Sport and New Labour have not always been comfortable bed-fellows.

Ministers’ indecision over whether England should play cricket in Zimbabwe and motor-racing supremo Bernie Ecclestone’s pound;1 million donation to the party both damaged the Government’s reputation.

But despite these problems, Tony Blair has been keen to associate himself with sporting success, from the world stage right down to school level.

Whether exchanging headers with Kevin Keegan, then Newcastle United manager, at Labour’s 1995 conference or providing official backing for bids for the football World Cup or the Olympics, the Prime Minister has been quick to recognise that sporting success can win votes.

Five years after performing for the cameras, Mr Blair put his money where his mouth is, using leftovers from the millennium lottery fund, to make an unprecedented pound;750 million investment in school sport.

That was followed by an additional pound;459m for PE and school sport in last year’s three-year spending review, and a target to increase to 75 per cent the number of pupils doing two hours of sport a week.

This money is needed for more than just producing the next generation of David Beckhams and Paula Radcliffes, welcome though that would be.

International health league tables show that the UK is one of the fattest countries in Europe.

One in 10 six-year-olds and one in six 15-year-olds is classed as obese and the rate is rising faster than anywhere else in the developed world.

Even the Government’s critics recognise that ministers are not solely to blame for this phenomenon. Changing lifestyles - computer games, the increasing number of children with their own television, fear of crime, the rise of the school run and the popularity of fast food - have all contributed.

But a decline in PE and sport in schools has also played a part.

A British Heart Foundation study published in 2000 found that schools in England allocated less time to PE than anywhere else in the European Union.

In Austria, Norway, Portugal, Spain and Switzerland, the average time is 3.5 hours and in France and Germany it is 3.

That report was based on 1994 data. By 1999, the number of English children spending at least two hours per week doing PE fell from 46 per cent to 33 per cent. Although this decline has been reversed, half of pupils still spend less than two hours per week doing PE.

These figures fuel a growing concern that despite investing millions, the Government is not prepared to make the tough choices needed to ensure children get the exercise they need.

Responsibility for school and youth sport falls between the Department for Education and Skills and the Department for Culture, Media and Sport (DCMS). Despite pressure from the latter, successive education secretaries have not been willing to guarantee PEcurriculum time.

The Government’s target does not refer to two hours’ timetabled PE but to “two hours’ PE and sport inside and outside the curriculum”.

That, say critics, means that children who dislike exercise - and are therefore most likely to need it - miss out.

“All children need two hours’ PE within the curriculum.

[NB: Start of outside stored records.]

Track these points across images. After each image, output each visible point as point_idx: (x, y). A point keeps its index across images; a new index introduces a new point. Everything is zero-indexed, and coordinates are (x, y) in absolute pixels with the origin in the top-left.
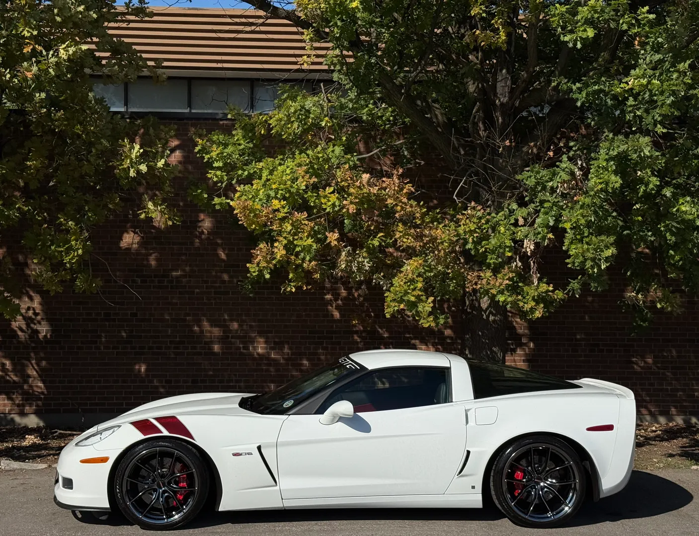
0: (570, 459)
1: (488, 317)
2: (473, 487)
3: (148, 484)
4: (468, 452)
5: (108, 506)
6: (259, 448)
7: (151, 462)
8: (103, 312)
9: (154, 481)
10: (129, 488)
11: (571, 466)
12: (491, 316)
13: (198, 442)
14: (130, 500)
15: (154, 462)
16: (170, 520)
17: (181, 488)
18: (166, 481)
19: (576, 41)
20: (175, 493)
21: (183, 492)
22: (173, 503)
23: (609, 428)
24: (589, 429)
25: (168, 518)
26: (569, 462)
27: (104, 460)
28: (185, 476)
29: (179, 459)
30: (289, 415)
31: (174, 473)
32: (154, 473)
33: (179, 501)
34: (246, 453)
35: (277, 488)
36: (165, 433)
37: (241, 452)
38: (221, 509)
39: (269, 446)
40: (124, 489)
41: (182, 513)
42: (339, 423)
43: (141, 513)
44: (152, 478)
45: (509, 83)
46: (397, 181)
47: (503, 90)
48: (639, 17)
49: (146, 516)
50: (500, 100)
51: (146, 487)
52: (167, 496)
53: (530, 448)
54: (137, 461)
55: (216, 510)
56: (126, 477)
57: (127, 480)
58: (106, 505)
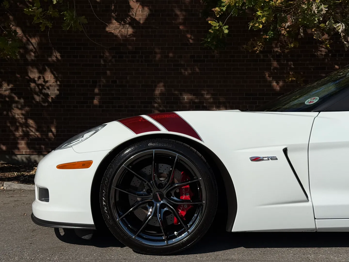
3: (142, 195)
5: (91, 222)
6: (285, 151)
7: (144, 170)
9: (149, 191)
10: (117, 200)
13: (207, 142)
14: (120, 216)
15: (148, 170)
16: (170, 242)
17: (183, 201)
18: (165, 192)
20: (176, 207)
21: (186, 207)
22: (172, 220)
25: (168, 239)
27: (86, 164)
28: (188, 186)
29: (180, 166)
30: (319, 112)
31: (173, 183)
32: (149, 182)
33: (182, 217)
34: (268, 158)
35: (309, 204)
36: (163, 130)
37: (261, 156)
38: (235, 229)
39: (298, 148)
40: (112, 202)
43: (134, 233)
44: (147, 188)
49: (139, 236)
51: (139, 199)
52: (166, 211)
54: (128, 166)
55: (229, 231)
56: (113, 187)
57: (116, 190)
58: (90, 221)
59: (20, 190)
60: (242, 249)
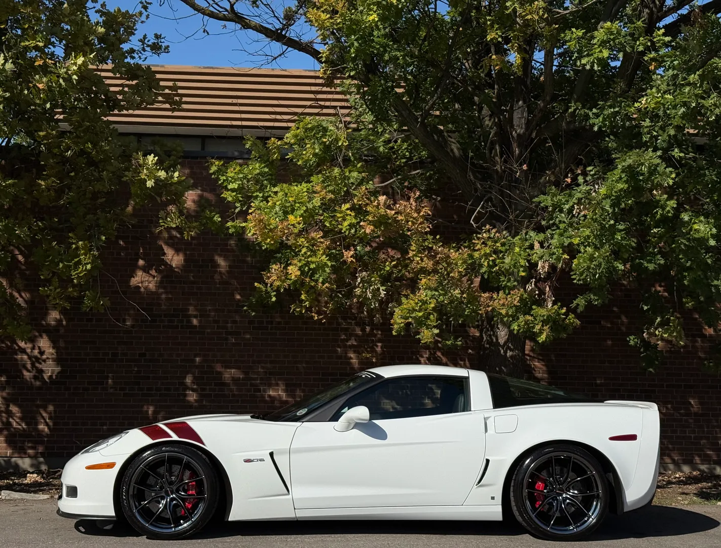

This is crucial for the future health of the nation,” says Nigel Hook, head of policy at the Central Council for Physical Recreation, an umbrella group which represents sports governing bodies and teachers’ organisations.

Children dependent on public transport, particularly in rural areas, face the prospect of walking home if they choose to stay behind for sport, he adds.

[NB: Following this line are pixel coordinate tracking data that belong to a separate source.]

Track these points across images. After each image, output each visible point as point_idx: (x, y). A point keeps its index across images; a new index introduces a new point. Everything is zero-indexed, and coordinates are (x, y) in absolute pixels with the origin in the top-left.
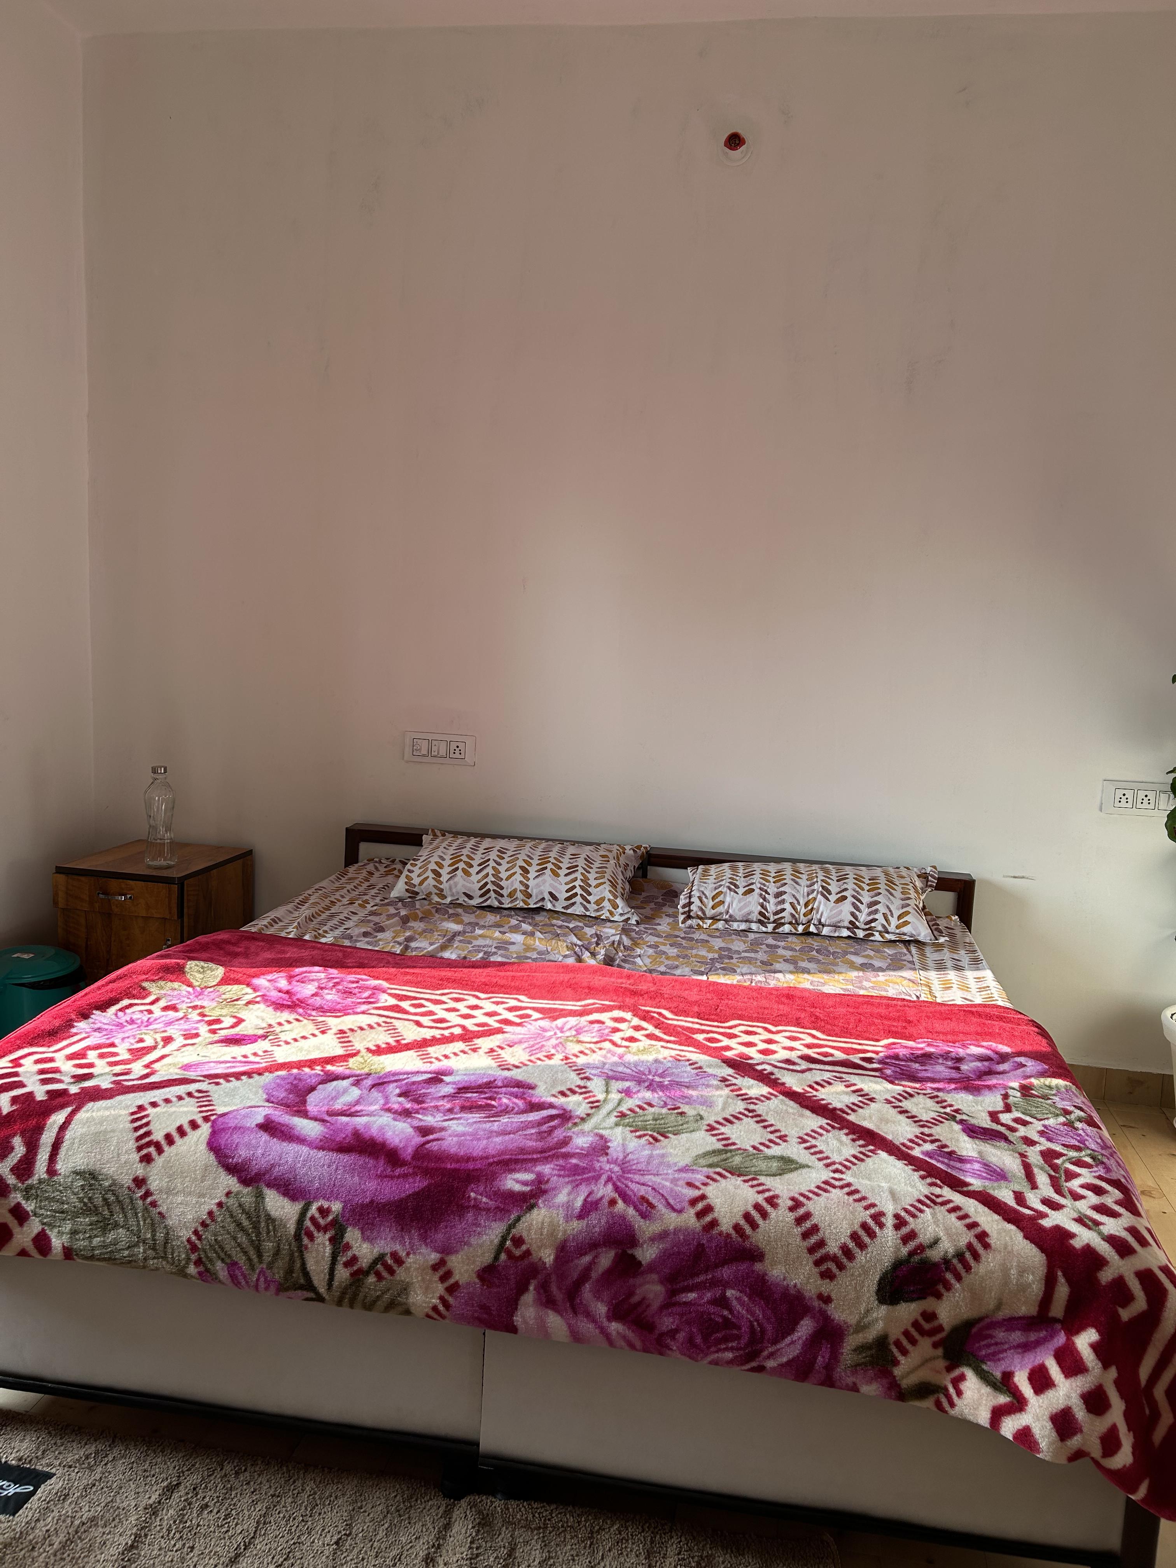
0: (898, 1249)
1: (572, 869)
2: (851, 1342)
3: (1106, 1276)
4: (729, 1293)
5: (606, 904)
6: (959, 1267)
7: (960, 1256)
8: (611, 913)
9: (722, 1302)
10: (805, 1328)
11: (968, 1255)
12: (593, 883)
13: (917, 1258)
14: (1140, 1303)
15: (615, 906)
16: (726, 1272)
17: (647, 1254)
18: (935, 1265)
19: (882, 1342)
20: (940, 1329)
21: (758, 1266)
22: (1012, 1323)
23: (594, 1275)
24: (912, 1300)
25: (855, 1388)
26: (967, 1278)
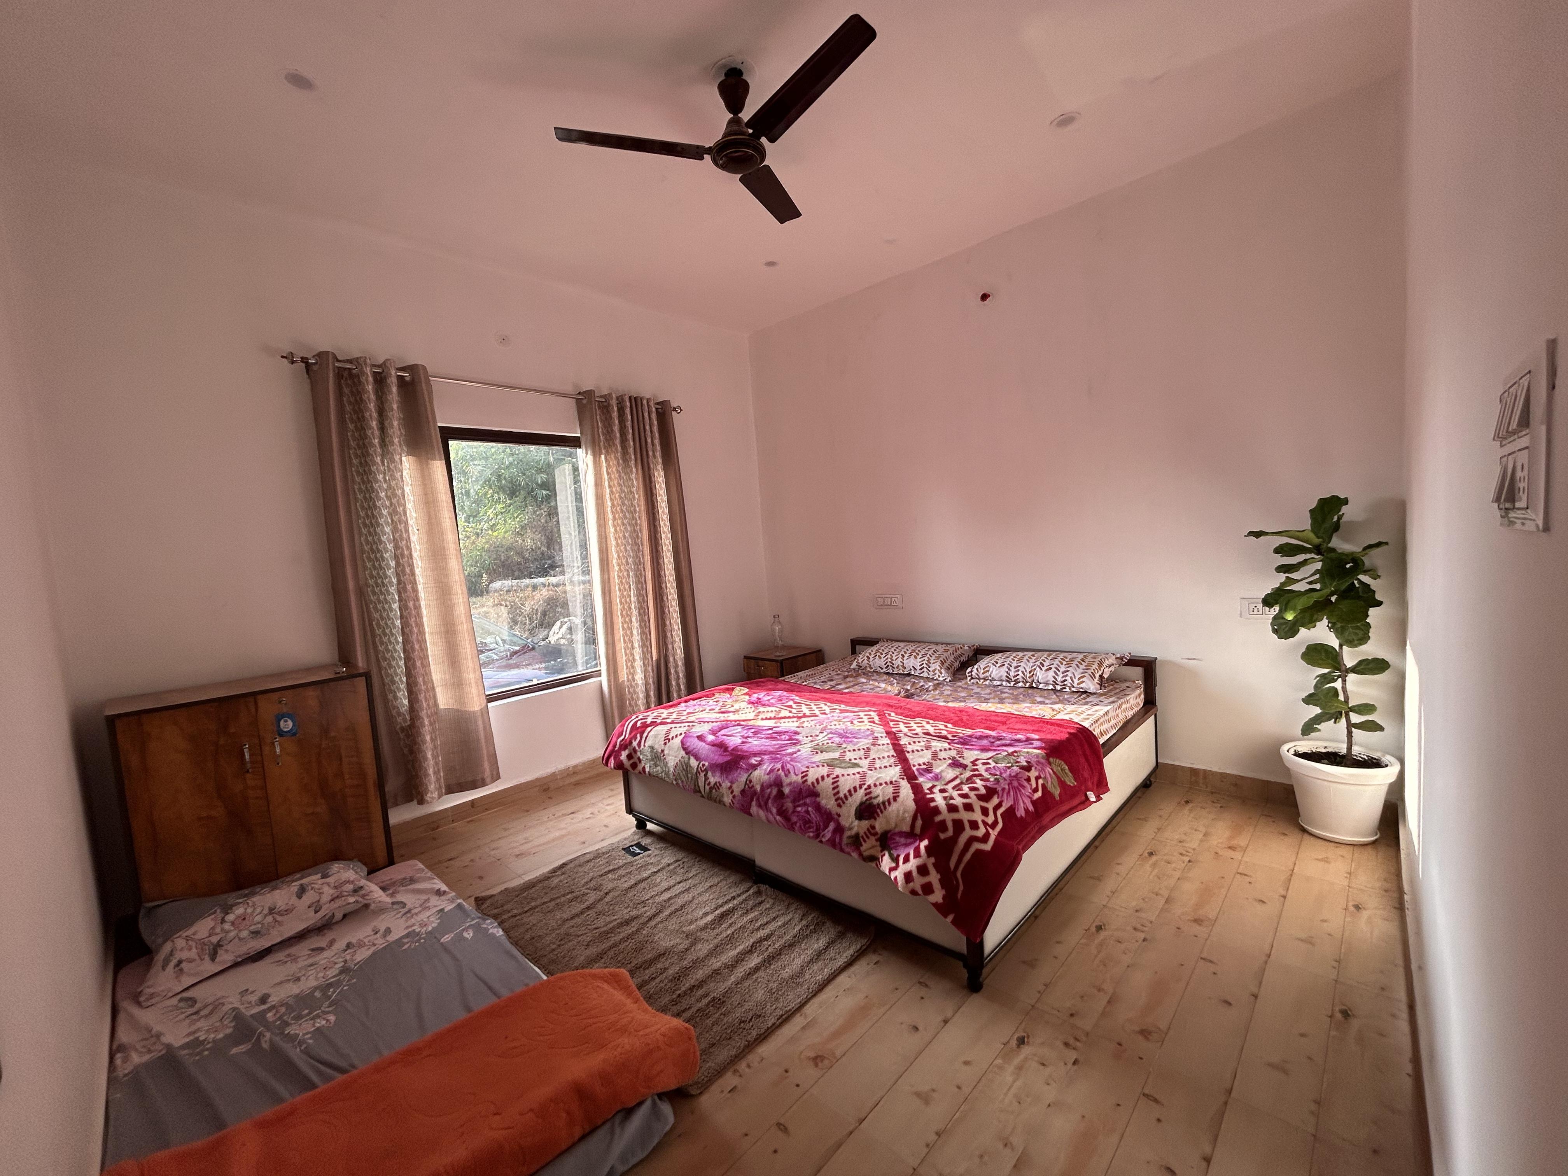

Education ministers accept that concentrating on after-school sport means that some pupils will miss out.

They argue that all subject specialists want curriculum time set aside for them and that there are simply not enough hours in the school day.

But according to Andy Burnham MP, who until 2001 was a special adviser at Culture, Media and Sport, the DfES sees school sport as “an afterthought”.

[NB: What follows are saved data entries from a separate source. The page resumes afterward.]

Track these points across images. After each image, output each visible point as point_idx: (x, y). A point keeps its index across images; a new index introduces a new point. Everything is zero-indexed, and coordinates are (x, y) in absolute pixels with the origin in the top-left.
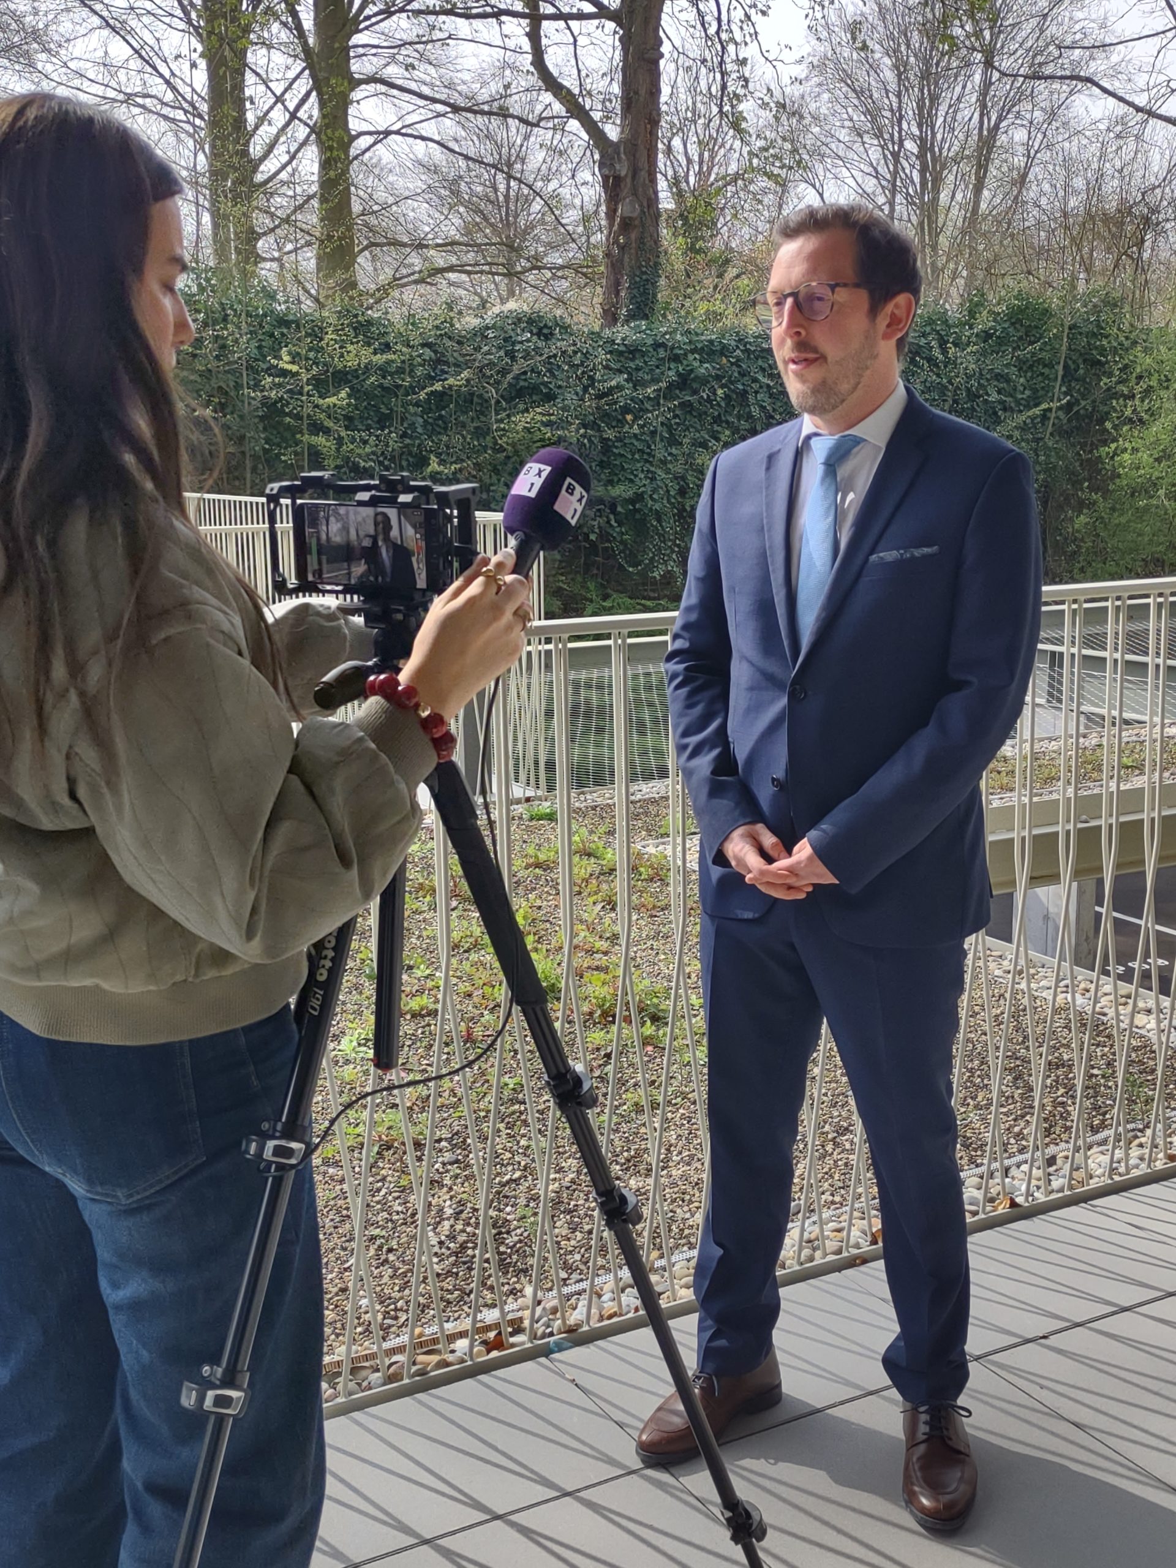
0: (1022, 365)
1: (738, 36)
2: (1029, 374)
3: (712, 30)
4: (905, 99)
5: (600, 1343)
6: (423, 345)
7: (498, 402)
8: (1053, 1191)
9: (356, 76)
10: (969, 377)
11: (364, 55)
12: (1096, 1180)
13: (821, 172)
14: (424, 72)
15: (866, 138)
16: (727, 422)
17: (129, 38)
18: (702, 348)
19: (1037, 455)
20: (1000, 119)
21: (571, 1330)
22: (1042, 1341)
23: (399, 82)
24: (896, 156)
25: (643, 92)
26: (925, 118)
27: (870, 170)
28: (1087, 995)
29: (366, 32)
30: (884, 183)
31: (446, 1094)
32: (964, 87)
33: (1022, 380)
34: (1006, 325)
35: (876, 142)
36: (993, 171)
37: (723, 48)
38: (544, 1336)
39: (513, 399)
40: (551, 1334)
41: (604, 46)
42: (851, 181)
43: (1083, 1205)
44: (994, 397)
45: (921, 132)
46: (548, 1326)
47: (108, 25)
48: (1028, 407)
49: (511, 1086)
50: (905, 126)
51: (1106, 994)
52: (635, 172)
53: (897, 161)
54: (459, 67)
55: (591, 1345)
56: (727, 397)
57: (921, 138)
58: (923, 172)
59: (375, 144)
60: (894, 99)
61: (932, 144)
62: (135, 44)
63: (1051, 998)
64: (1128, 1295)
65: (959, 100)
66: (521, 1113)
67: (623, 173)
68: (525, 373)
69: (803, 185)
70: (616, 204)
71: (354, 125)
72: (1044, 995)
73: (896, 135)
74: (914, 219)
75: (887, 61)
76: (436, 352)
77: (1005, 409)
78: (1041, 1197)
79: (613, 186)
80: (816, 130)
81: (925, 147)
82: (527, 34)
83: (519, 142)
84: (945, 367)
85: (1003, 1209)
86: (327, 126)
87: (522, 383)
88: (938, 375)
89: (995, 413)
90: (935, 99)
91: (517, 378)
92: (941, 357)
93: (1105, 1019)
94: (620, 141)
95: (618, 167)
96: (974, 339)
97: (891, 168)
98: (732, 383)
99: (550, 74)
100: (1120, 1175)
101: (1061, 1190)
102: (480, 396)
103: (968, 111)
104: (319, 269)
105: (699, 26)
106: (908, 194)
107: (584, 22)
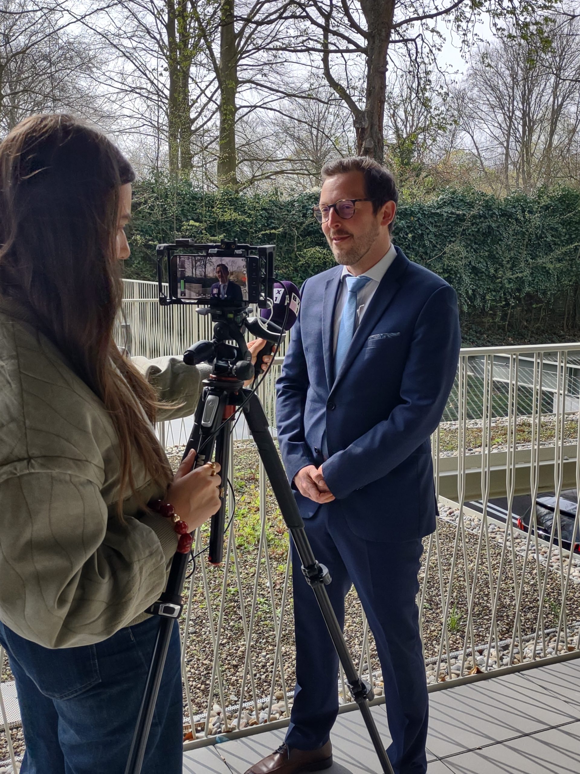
0: (564, 223)
1: (426, 61)
2: (568, 227)
3: (413, 58)
4: (515, 90)
5: (243, 739)
6: (262, 209)
7: (298, 237)
8: (503, 665)
9: (240, 79)
10: (537, 228)
11: (246, 69)
12: (527, 659)
13: (473, 126)
14: (273, 77)
15: (496, 109)
16: (413, 248)
17: (134, 61)
18: (401, 212)
19: (572, 268)
20: (563, 100)
21: (229, 731)
22: (478, 751)
23: (262, 83)
24: (510, 118)
25: (377, 87)
26: (525, 100)
27: (496, 125)
28: (545, 555)
29: (247, 58)
30: (505, 131)
31: (198, 595)
32: (546, 85)
33: (564, 230)
34: (556, 203)
35: (501, 111)
36: (559, 126)
37: (419, 66)
38: (216, 733)
39: (306, 236)
40: (220, 732)
41: (361, 65)
42: (487, 130)
43: (517, 673)
44: (549, 239)
45: (523, 107)
46: (220, 727)
47: (125, 55)
48: (568, 244)
49: (232, 592)
50: (515, 104)
51: (555, 555)
52: (372, 126)
53: (511, 121)
54: (291, 75)
55: (238, 740)
56: (413, 237)
57: (523, 109)
58: (524, 126)
59: (250, 112)
60: (510, 90)
61: (529, 112)
62: (136, 64)
63: (525, 556)
64: (529, 727)
65: (543, 91)
66: (234, 607)
67: (366, 127)
68: (312, 224)
69: (464, 132)
70: (362, 141)
71: (238, 102)
72: (522, 554)
73: (511, 108)
74: (519, 149)
75: (507, 72)
76: (268, 213)
77: (555, 244)
78: (496, 668)
79: (361, 134)
80: (471, 106)
81: (525, 114)
82: (322, 60)
83: (323, 111)
84: (525, 223)
85: (473, 673)
86: (224, 104)
87: (311, 229)
88: (521, 227)
89: (550, 246)
90: (531, 91)
91: (308, 226)
92: (522, 219)
93: (552, 569)
94: (365, 111)
95: (363, 123)
96: (539, 209)
97: (508, 124)
98: (416, 229)
99: (333, 79)
100: (540, 657)
101: (507, 665)
102: (290, 234)
103: (548, 97)
104: (218, 172)
105: (407, 56)
106: (516, 137)
107: (351, 54)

“I can say hand on heart that in my view it did not take sport seriously enough.

“I appreciate there are other things that are very, very important to young people - numeracy and literacy - but I think from my experience that it was way too far down the pecking order,” he said in Parliament recently.

The way the Government has chosen to spend the investment has also led to criticism that its sports strategy benefits the few rather than the many.

Specialist sports colleges and the school sports co-ordinator programme which is based in the colleges are the cornerstones of the strategy.

The first specialist sports colleges were created in September 1997. Today there are 229 and this is planned to increase to at least 400 by 2005.

Two hundred and twenty school sport co-ordinator partnerships involving 1,216 co-ordinators have been put in place to provide expertise to primaries, to spread good practice and to foster links between schools and clubs.

Each partnership receives a grant of up to pound;270,000 per year.

For specialist sports colleges and their partners who have benefited from state-of-the-art facilities - such as the indoor tennis centre at Deanes school in Benfleet, Essex - additional money, co-ordinators and so on, the transformation has been dramatic.

In April, a progress report on the Government’s plan for sport, said that more than two-thirds of specialist sports colleges provide the recommended two hours of PE and sport within and beyond the curriculum for key stages 2, 3 and 4. This compares to around a third in all schools.

For critics, that gap illustrates the problem with the Government’s approach. By 2006, the sports college programme will still not cover a quarter of schools.

While the lucky minority benefit, the rest are left to struggle on as before.

“The opportunities that are available in sports colleges should be available to all,” said Mr Hook.

The Government is so frustrated by the lack of credit it has received for its school sports reforms that Education Secretary Charles Clarke called sports journalists in before the summer recess to explain the strategy.

But not all in the PE world are so critical. “For the first time that I can remember, PE and school sport are on the Government’s agenda,” said John Matthews, chief executive of the PE Association UK.

He points to plans for improved professional development for teachers - particularly in primary schools - and the Government’s goal of involving every school in the co-ordinator programme.

Until that happens, though, and unless Mr Clarke can ensure that overweight as well as sporty children benefit from the Government’s largesse, a vocal section of onlookers will continue to push for a bolder approach.